The recent move by Knight Frank Kenya, the property manager of the Junction Mall in Nairobi, to evict it from the premises on a day that French chain Carrefour announced it was opening its third hypermarket in Thika Road Mall (TRM) exposed the vicious battle Nakumatt is going through. Its tenancy was restored by the courts and the case is ongoing.

Until last month, Nakumatt was the anchor tenant at TRM, where it owes $485,853 in rent.

The EastAfrican has learnt that the retailer is struggling to keep the premises hosting Nakumatt Mega, Hall Park Mall, Galleria Mall and Prestige Mall all in Nairobi and Nakumatt Nyali in Mombasa.

Carrefour

After opening its third store, Carrefour, which in Kenya is owned by franchise holder Majid Al Futtaim of United Arab Emirates, has made it clear of its intentions for further expansion and is keenly following developments of Nakumatt’s struggles with its landlords.

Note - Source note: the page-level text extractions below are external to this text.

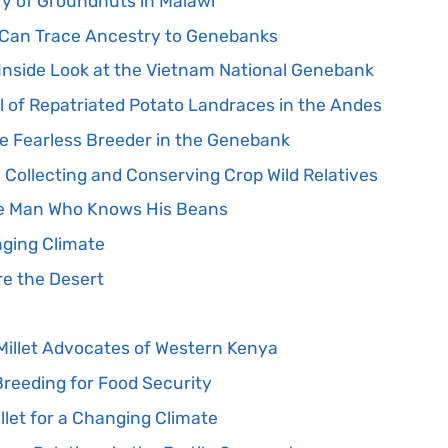
ry of Groundnuts in Malawi
 Can Trace Ancestry to Genebanks
 Inside Look at the Vietnam National Genebank
l of Repatriated Potato Landraces in the Andes
e Fearless Breeder in the Genebank
n Collecting and Conserving Crop Wild Relatives
he Man Who Knows His Beans
nging Climate
re the Desert
illet Advocates of Western Kenya
eeding for Food Security
illet for a Changing Climate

“Majid Al Futtaim is committed to open more Carrefour stores in Kenya, as well as the rest of the East and Southern Africa,” Franck Moreau, Majid Al Futtaim Kenya country Manager, told The EastAfrican.

He added that Carrefour will continue seeking growth opportunities owing to the fact that the formal retail sector is expanding in line with the growing population as well as the middle-income demographic.

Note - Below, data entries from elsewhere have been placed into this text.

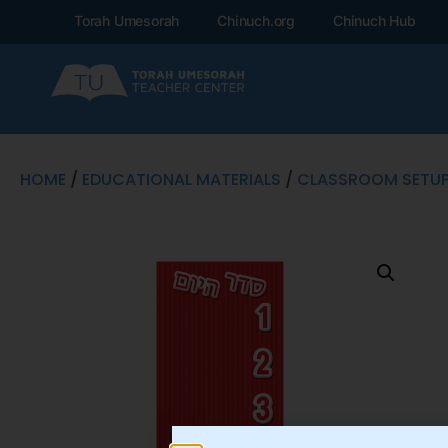
Torah Umesorah
Chinuch.org
Chinuch Hub
HOME
/
EDUCATIONAL MATERIALS
/
CLASSROOM SETU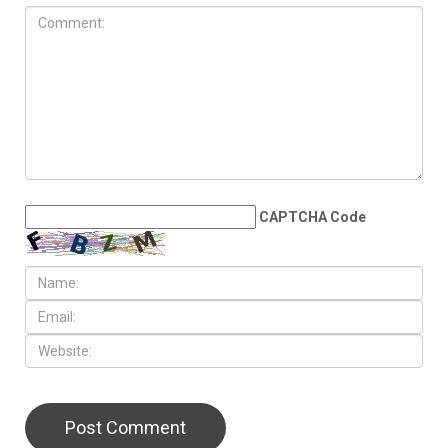
AUGUST 7TH, 2026
Arab American
representation poised to
double in the State House
LEAVE A REPLY
CAPTCHA Code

The problems facing Nakumatt run deep and are coming when the configuration of the retail sector does not favour it, and the economy is on a downturn.

“Internal challenges, competition and an economy that is doing badly have all conspired to expose erstwhile well guided operations at Nakumatt,” said Ken Gichinga, chief economist at Mentoria Consulting. 

Among the veils that have been lifted about Nakumatt is the fact that the retailer is largely unattractive to investors. While its books remain closely guarded, analysts believe their state may have undermined Nakumatt’s attempts to bring on board a strategic investor to inject some $75 million.

The Shahs may not be willing to list although experts say listing would have been perfect in raising private capital, improving on governance and streamlining operations.

Merger

The chain recently announced it was in talks with Tuskys, a rival retailer, for a possible merger but a key Tuskys shareholder has opposed such a deal.

Nakumatt has also been grappling with reputational issues arising from court cases with revenue bodies over tax. Internal weaknesses, poor strategic decisions and pilferage have also undermined its operations.

“Nakumatt has always had a weak governance structure that gave room to its problems,” observed Mr Gichinga.

Among the strategic decisions that have been blamed for its problems is the rapid expansion that saw the retailer increase the number of its outlets in Kenya and venture into other East African countries.

And as employees in collusion with suppliers weakened stock controls, natural calamities like terrorism and unfriendly government policies compounded the woes of the retailer.

For instance, the terrorist attack at the Westgate Mall, the fire tragedy at the Downtown outlet and demolition of Thika Road branch to pave the way for road construction, all caused Nakumatt significant losses.